Saved entries
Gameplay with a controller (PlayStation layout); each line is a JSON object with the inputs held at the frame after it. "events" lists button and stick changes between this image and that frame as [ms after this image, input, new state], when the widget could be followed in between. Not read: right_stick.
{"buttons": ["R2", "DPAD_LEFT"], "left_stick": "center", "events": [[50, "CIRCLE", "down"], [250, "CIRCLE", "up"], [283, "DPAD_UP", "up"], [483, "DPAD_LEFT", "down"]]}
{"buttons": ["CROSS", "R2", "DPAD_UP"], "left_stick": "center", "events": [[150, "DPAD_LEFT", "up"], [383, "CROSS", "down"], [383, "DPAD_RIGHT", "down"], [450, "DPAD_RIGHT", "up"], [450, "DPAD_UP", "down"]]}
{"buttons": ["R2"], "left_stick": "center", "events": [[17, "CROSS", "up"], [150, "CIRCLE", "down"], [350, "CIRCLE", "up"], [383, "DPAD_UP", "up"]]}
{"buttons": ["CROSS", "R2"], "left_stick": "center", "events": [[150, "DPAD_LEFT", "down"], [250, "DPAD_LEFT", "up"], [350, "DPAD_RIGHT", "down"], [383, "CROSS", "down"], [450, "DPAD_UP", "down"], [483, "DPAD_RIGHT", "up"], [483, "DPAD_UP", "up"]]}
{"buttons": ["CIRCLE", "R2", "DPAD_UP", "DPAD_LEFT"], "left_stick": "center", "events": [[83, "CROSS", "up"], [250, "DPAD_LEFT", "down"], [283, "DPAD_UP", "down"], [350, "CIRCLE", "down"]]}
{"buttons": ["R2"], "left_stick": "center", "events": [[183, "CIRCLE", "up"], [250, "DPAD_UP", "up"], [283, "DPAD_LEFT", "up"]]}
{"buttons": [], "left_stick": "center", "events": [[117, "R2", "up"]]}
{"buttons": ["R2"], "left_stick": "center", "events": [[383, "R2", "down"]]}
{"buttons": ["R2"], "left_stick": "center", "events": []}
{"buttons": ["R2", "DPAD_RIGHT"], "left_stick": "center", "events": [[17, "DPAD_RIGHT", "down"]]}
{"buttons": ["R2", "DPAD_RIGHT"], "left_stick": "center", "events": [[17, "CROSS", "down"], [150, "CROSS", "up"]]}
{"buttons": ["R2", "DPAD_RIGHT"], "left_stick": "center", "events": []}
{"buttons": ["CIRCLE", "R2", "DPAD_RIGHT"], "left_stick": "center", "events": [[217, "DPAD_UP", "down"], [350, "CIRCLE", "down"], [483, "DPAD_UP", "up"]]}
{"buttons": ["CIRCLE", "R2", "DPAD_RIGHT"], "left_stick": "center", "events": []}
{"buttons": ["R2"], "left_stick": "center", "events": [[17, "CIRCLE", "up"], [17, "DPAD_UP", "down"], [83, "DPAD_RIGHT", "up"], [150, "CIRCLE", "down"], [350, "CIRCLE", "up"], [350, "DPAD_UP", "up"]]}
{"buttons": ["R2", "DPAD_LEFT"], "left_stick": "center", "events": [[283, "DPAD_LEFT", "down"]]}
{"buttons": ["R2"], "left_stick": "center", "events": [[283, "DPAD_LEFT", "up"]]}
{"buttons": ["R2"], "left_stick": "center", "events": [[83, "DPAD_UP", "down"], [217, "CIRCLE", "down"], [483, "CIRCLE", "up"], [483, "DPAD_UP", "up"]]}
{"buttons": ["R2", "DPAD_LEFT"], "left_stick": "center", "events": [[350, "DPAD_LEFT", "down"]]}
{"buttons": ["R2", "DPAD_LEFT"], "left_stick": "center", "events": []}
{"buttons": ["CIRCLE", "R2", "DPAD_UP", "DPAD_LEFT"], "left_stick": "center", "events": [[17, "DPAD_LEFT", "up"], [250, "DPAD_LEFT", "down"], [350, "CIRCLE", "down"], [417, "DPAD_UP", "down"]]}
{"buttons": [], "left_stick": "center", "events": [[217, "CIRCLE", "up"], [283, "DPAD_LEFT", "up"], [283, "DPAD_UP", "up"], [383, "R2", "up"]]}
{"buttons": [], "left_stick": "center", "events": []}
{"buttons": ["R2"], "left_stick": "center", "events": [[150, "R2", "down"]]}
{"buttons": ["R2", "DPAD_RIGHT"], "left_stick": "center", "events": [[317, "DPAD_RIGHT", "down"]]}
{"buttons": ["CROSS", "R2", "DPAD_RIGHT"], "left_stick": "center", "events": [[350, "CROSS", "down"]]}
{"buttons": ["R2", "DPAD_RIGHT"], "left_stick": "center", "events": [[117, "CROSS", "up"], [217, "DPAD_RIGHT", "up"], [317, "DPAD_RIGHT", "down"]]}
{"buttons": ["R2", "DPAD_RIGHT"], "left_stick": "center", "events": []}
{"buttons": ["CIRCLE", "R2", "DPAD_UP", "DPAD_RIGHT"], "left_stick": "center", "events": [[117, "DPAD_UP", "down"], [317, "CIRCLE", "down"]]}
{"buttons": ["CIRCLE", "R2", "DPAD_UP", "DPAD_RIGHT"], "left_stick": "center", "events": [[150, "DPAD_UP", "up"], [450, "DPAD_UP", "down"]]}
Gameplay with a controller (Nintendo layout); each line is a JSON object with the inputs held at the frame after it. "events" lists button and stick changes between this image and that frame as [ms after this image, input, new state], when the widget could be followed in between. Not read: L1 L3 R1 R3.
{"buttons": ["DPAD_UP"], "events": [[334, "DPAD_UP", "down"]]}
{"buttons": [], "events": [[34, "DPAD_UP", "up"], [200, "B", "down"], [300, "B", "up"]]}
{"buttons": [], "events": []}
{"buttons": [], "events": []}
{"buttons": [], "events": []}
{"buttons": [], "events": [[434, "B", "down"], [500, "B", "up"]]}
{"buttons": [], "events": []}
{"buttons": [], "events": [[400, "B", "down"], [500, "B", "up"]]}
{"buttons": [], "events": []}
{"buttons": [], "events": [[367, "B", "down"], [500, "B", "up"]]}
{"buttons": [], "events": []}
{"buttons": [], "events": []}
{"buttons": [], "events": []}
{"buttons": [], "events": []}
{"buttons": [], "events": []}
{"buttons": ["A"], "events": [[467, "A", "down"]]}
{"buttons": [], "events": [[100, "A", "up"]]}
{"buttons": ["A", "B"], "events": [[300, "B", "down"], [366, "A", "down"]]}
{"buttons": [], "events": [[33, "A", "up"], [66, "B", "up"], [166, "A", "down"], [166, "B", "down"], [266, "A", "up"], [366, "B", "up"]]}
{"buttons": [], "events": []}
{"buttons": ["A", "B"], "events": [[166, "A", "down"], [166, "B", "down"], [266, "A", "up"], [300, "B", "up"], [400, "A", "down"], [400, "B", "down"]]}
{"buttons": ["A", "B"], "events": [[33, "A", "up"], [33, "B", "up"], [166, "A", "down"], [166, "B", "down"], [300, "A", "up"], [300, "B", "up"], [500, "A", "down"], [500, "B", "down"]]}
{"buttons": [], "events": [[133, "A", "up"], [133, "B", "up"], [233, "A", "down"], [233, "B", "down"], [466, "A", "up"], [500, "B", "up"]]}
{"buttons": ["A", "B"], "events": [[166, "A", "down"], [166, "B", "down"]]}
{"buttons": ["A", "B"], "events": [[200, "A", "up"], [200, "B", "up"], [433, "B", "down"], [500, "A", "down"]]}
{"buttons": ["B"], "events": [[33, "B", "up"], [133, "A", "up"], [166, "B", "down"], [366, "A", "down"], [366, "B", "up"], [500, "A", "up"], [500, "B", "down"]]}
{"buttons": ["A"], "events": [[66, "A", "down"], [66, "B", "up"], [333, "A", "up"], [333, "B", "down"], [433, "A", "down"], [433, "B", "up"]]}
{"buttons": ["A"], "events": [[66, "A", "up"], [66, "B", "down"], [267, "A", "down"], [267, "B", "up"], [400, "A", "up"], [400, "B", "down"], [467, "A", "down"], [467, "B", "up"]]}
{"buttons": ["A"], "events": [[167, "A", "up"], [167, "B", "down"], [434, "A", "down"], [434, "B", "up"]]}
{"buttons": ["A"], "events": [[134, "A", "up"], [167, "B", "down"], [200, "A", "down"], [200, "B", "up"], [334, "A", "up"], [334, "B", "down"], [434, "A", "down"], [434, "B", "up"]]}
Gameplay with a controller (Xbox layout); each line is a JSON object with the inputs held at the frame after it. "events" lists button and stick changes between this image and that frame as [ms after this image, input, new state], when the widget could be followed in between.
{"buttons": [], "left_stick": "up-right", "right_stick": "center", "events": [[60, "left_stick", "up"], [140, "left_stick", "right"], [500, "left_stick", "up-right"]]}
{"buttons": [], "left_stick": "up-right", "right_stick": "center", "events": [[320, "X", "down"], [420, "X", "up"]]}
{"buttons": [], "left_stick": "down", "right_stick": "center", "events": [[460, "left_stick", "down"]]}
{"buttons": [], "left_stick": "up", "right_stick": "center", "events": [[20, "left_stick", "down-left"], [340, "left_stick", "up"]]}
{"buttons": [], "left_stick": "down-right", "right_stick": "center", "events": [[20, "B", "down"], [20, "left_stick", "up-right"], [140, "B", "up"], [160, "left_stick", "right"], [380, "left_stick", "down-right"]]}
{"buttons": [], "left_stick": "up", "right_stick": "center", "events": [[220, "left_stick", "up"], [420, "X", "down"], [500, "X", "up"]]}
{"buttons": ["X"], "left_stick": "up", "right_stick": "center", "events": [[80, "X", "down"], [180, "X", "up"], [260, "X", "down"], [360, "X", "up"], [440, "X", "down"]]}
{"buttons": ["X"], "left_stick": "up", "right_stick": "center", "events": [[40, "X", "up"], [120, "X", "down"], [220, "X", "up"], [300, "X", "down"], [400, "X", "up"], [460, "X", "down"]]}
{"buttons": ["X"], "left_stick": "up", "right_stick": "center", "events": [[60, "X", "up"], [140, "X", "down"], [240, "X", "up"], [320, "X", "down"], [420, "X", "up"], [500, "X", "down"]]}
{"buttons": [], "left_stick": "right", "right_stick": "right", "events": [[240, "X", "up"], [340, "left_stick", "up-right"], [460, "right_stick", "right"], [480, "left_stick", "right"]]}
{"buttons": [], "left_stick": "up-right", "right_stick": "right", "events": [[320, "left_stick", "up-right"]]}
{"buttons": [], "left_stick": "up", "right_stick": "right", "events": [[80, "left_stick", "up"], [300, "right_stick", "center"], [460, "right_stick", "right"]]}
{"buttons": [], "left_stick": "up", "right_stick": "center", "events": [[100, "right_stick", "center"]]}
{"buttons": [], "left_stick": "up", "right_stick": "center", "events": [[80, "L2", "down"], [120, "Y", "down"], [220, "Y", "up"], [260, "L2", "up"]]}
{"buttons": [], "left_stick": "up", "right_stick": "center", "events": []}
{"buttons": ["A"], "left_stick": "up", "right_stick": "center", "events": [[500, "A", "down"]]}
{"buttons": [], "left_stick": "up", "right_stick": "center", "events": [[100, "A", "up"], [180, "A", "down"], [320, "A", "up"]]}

#### Your task:
Exactly how many lines in the records contain the string "read"? Give that number alone.

#### Result below:
2